We stayed for just one day on the Peruvian coast, so as not to lose our painful developed altitude acclimatization, because we will go back to extreme heights. After a tedious border crossing from Peru to Chile already the drive up from Arica through a wide strip of desert towards Bolivia is fascinating.
Shortly before the Bolivian border, we turn off to the Salar de Surire, which our Chilean friend René warmly recommended to us. And indeed: Compared to the sometimes quite busy lagoon route and the Salar de Uyuni in Bolivia, here we only see two cars in two days over a distance of 250 km of tracks. We can camp in fantastic scenery, under snow-covered 6,000 volcanoes, directly at the salar near to the flamingos. The weather also plays in our favor this time – luckily because the rainy season has taken its toll on the tracks, with washed-away bridges giving us some thrilling river crossings, and deep, but mostly dry mud ruts. We enjoy the loneliness, but the night at over 4,300 meters is unfortunately a torture – especially for Karin, who is also “suffering” the whole next day. The acclimatization has probably not stopped and we seem to have lost quickly our previous level. Therefore, we decide after a trip to the geysers of Pulchudiza (again in spectacular scenery, also without a human soul), to visit more healthy heights. In this region we would like to have stayed a few days longer.

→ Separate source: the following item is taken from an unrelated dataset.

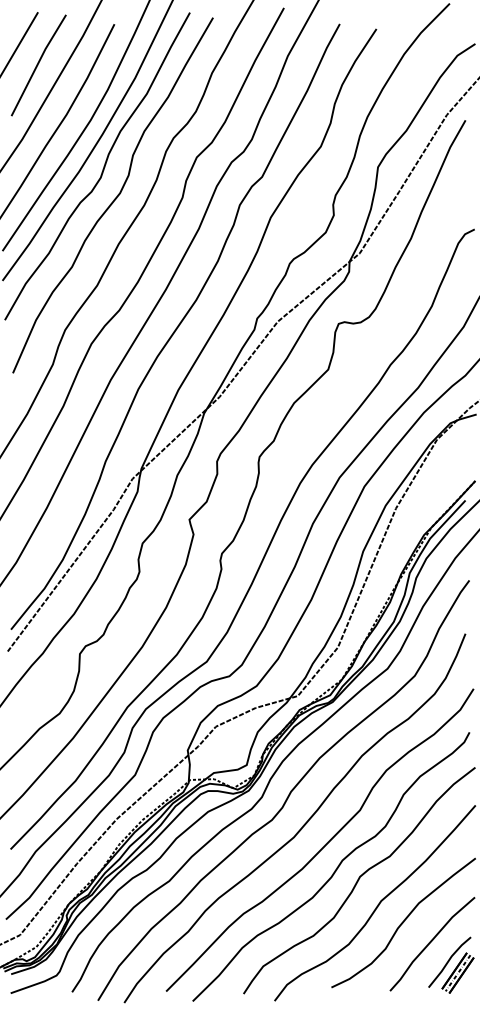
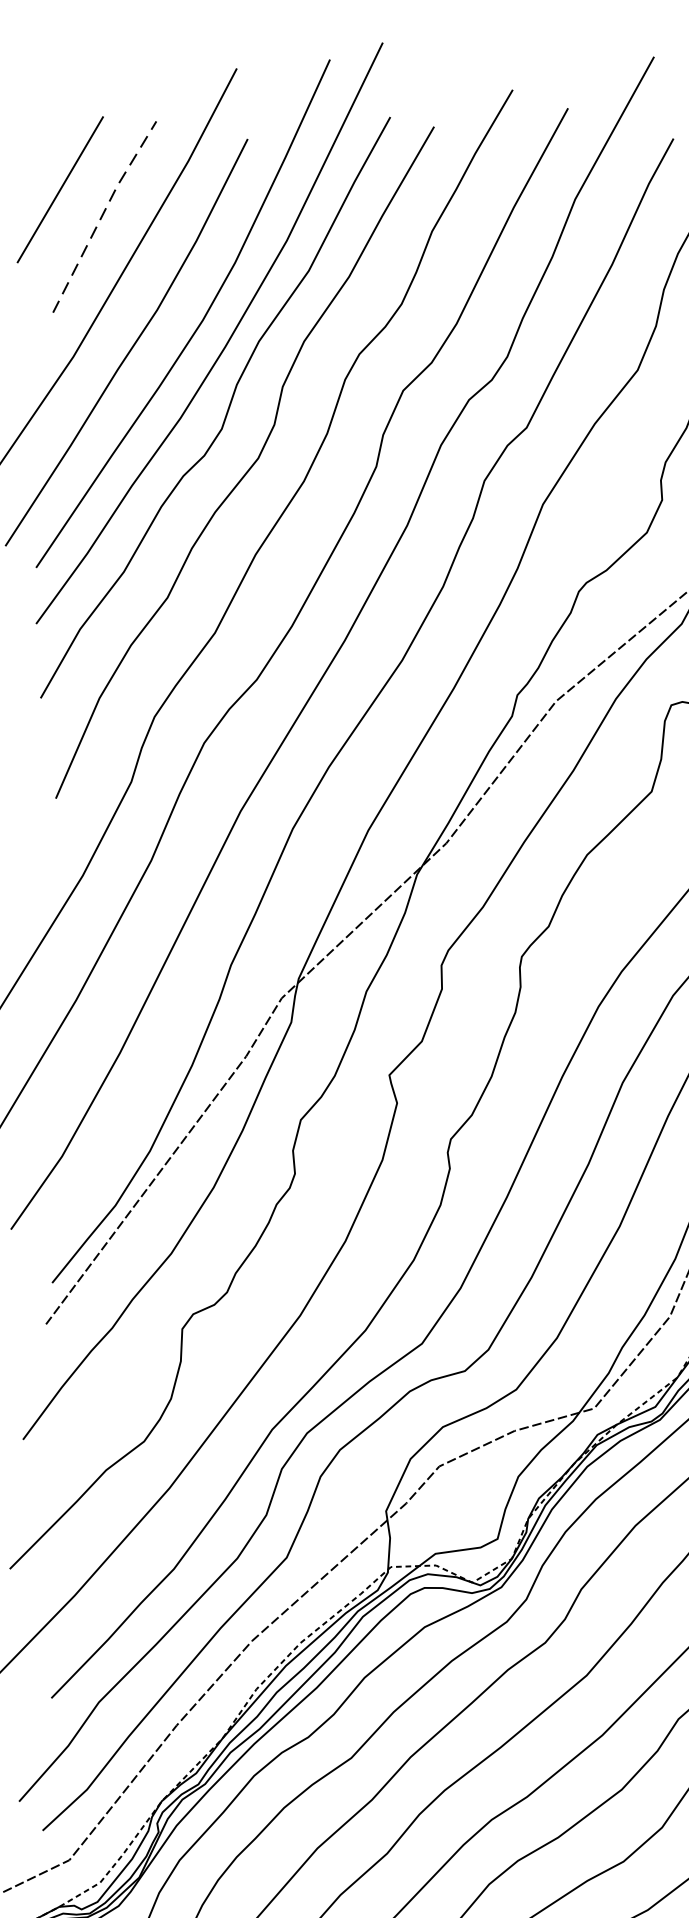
line: (37, 63) -> (102, 213), solid -> dashed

We drive towards Iquique on the Chilean coast and quickly lose altitude. In every second curve, a car or truck is lying in the deep slopes. Maybe they will not be taken away as warning signals for more cautious driving. The night at only 1,800 meters allows us to sleep again.

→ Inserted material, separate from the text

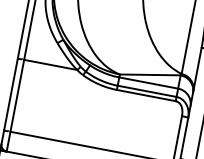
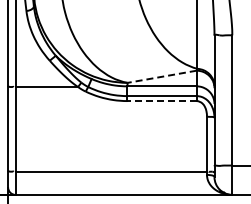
line: (149, 74) -> (161, 76), solid -> dashed
line: (146, 95) -> (162, 101), solid -> dashed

The next day we drive to Iquique, the northernmost large city of Chile, which impresses with unique location (squeezed in between the Pacific Ocean and over 300 meters high dunes) and a colonial old town with many magnificent buildings of former, rich saltpeter barons. Once again we are impressed by the diversity of Chile and enjoy a stylish lunch by the sea, organize the transport of tires for Shujaa from the local forwarding warehouse to the MAN workshop and look for a safe and quiet place for the night. Iquique is due to its proximity to Peru and Bolivia one of the unsafest area in Chile with many burglaries also amongst Overlanders. Again, we have no problems and also the tire change and the service with filter changes for Shujaa at MAN the next day runs smoothly …. No problems are diagnosed and Shujaa has again fresh filters to breathe and drink, so we can leave Iquique in the afternoon. From now on we head north again along the Peruvian coast, with warm weather and no extreme heights.